As a footnote to the December lettuce.  I had a two quart container chock full of lettuce that I cut on the 5th and brought in to the office.  My office fridge is a little schizo and will sometimes freeze things like milk or fruit.  The next morning all of that nice lettuce was crispy and covered with ice crystals.  I was so put out I almost threw the whole batch.  Instead I set it out on the counter and in about an hour it was unfrozen and looking as fresh as when it was cut.  The rest of the week I kept it in the trunk of my car where it would be cool but not frozen, and you would never guess it had been on the brink of destruction.  Lettuce is more cold hardy than I thought.

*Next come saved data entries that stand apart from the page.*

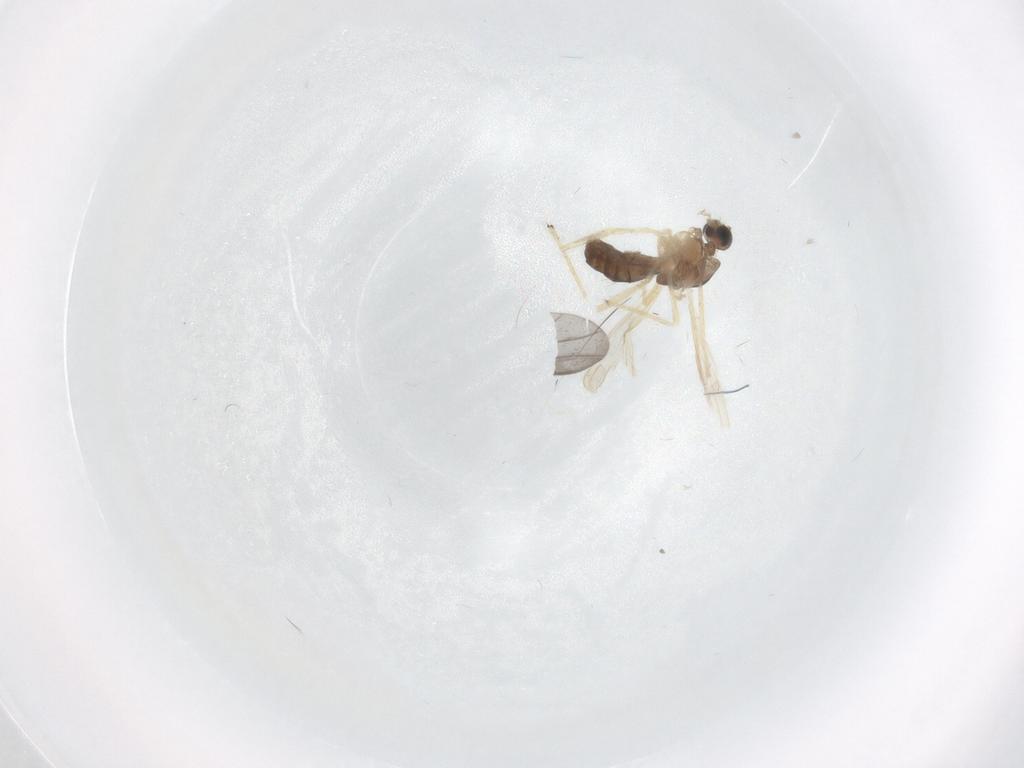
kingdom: Animalia
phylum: Arthropoda
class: Insecta
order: Diptera
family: Chironomidae
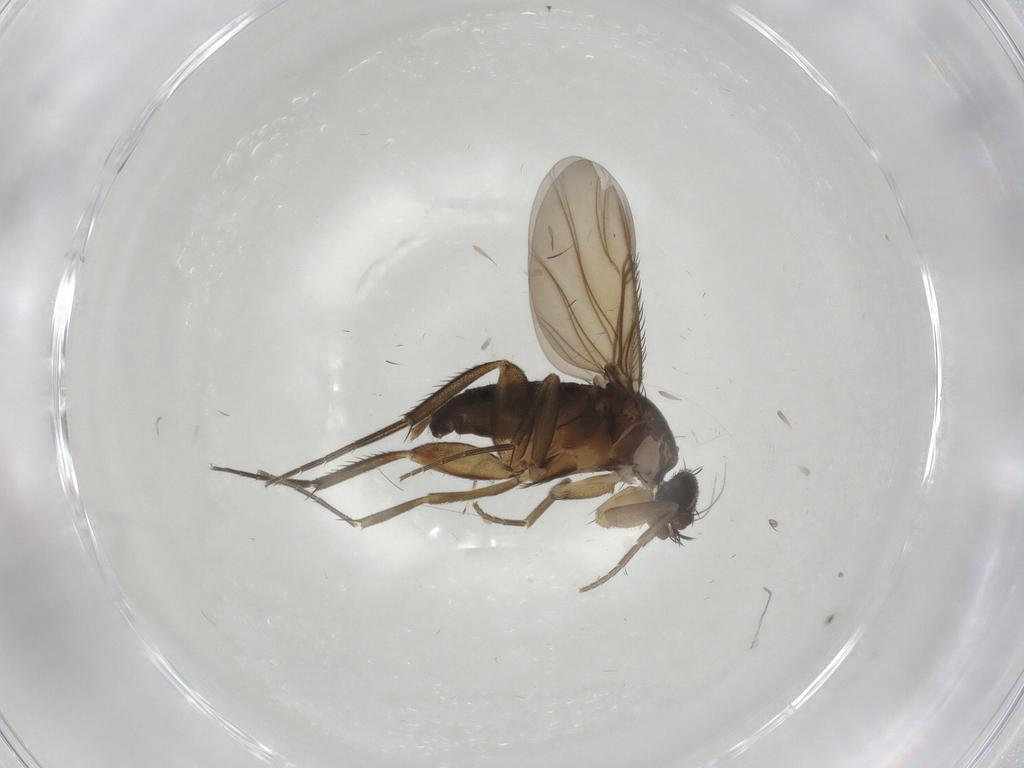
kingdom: Animalia
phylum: Arthropoda
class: Insecta
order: Diptera
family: Phoridae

Saturday, December 5, 2020

Goodbye to the Lettuce

I have to keep reminding myself that this is December and the fact that my lettuce has survived this long is not typical.  I often lose it to frost in November.  It is hard to mark time in 2020 when nothing is as it should be.  I've been keeping an eye on the forecast because the GardenQuilt  that I have used to cover the lettuce with is only effective down to 24 degrees.  Wednesday morning the house thermometer read 23 degrees in the morning, but there was also a thick, insulating layer of snow to seal the frost cover.

And the lettuce survived.  But my good luck isn't going to last and I didn't want to chance losing it entirely.  This morning was 40 degrees and sunny but I knew that snow and cloud cover was on its way.  The potted parsley I brought into my office is thriving and putting out a lot of new growth and that gave me the idea to try to save the little lettuce plants that were direct seeded in mid-September.  They've been sluggish but are nice little plants and worth saving if possible.

I prepared some shallow planters and transplanted the best of them.  I concentrated on the darker varieties because I can add those to iceberg lettuce and make a nice salad.  I also went ahead and cut all of the mature lettuce to bring in the house, and then uprooted and composted whatever was left.  I hung the frost cover out to dry in the sun, and with that the garden is done for the year.